Moonrise Over Exmoor by Margaret Dobson

Moonrise Over Exmoor by Margaret Dobson

A final thought on the copy I got sent via eBay. It’s a 1932 edition especially bound by the Lanark Library Service. In some ways it ought to be a collectors piece but it cost me less than £2. It rested on the shelves of Lanark Library for over 80 years and was taken out twice before being “formally de-accessioned” in 2013. Almost the best bit of the book is the instructions to readers pasted inside the front cover. I reproduce it in full.
“This book is lent for a period of FOURTEEN DAYS and must be returned at the expiry of that period or not later than any other such date as may be stamped on the date slip. An extension of this period may be granted at the discretion of the Librarian if application for such extension is made not later than the date on which the book is due to be returned. Fines may be imposed at the rate of 2d per week or part of a week for any period the book is kept beyond the period allowed.
Readers are requested to take every possible care of the books lent to them: damage caused to a book whilst in the hands of the reader must be made good by the reader.
If infectious disease breaks out in the home of the reader, it must be reported immediately to the Librarian who will give instructions regarding the return of the book.

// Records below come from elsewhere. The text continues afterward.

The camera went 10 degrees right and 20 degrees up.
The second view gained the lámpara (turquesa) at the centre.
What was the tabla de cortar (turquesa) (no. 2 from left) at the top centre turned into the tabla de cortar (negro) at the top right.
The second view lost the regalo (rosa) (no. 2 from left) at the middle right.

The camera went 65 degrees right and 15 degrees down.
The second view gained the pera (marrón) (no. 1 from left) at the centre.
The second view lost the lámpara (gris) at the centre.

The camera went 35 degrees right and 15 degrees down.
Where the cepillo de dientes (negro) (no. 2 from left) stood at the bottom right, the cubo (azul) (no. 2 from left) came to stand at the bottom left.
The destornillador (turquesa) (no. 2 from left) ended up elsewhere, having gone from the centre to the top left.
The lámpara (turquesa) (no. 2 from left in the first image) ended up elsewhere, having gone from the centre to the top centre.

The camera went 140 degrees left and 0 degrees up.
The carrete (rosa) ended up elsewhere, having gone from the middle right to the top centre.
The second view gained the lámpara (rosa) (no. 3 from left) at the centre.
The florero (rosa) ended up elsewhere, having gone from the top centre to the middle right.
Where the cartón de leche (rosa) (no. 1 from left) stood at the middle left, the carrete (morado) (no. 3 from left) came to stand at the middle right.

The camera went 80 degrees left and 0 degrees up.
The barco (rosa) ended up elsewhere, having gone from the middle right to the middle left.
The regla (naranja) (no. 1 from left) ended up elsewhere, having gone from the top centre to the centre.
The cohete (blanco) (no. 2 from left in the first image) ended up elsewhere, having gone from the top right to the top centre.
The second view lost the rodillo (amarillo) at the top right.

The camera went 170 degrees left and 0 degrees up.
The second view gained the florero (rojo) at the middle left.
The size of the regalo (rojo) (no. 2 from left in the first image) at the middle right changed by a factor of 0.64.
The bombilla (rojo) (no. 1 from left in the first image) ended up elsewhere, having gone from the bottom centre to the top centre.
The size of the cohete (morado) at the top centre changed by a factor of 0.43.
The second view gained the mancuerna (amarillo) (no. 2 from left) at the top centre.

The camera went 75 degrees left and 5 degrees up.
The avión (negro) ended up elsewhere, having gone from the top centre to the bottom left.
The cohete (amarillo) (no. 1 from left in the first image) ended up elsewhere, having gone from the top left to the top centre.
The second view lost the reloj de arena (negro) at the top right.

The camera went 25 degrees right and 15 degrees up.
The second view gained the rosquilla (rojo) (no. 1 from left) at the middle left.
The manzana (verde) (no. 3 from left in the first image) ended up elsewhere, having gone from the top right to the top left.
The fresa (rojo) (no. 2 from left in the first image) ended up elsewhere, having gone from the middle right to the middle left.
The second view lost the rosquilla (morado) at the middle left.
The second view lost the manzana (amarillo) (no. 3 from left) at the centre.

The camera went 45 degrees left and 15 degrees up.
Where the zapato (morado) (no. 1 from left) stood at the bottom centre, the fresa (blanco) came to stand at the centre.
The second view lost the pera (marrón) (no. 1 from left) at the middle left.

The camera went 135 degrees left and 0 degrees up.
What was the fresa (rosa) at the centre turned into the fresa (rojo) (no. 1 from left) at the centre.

Books which have been in contact with infectious disease must not be returned to the Library until disinfection of the house has taken place and no book will be issued to any reader in whose home infectious disease is known to exist.
The attention of readers is drawn to the special facilities of the Library for the provision of books in all subjects. Any book of a special nature may be borrowed for a period of one month. Application for such books, accompanied by the name and full postal address of the reader, may be made to the County Librarian, Hamilton.

Hamilton Library

Hamilton Library

I feel as though I have entered another world.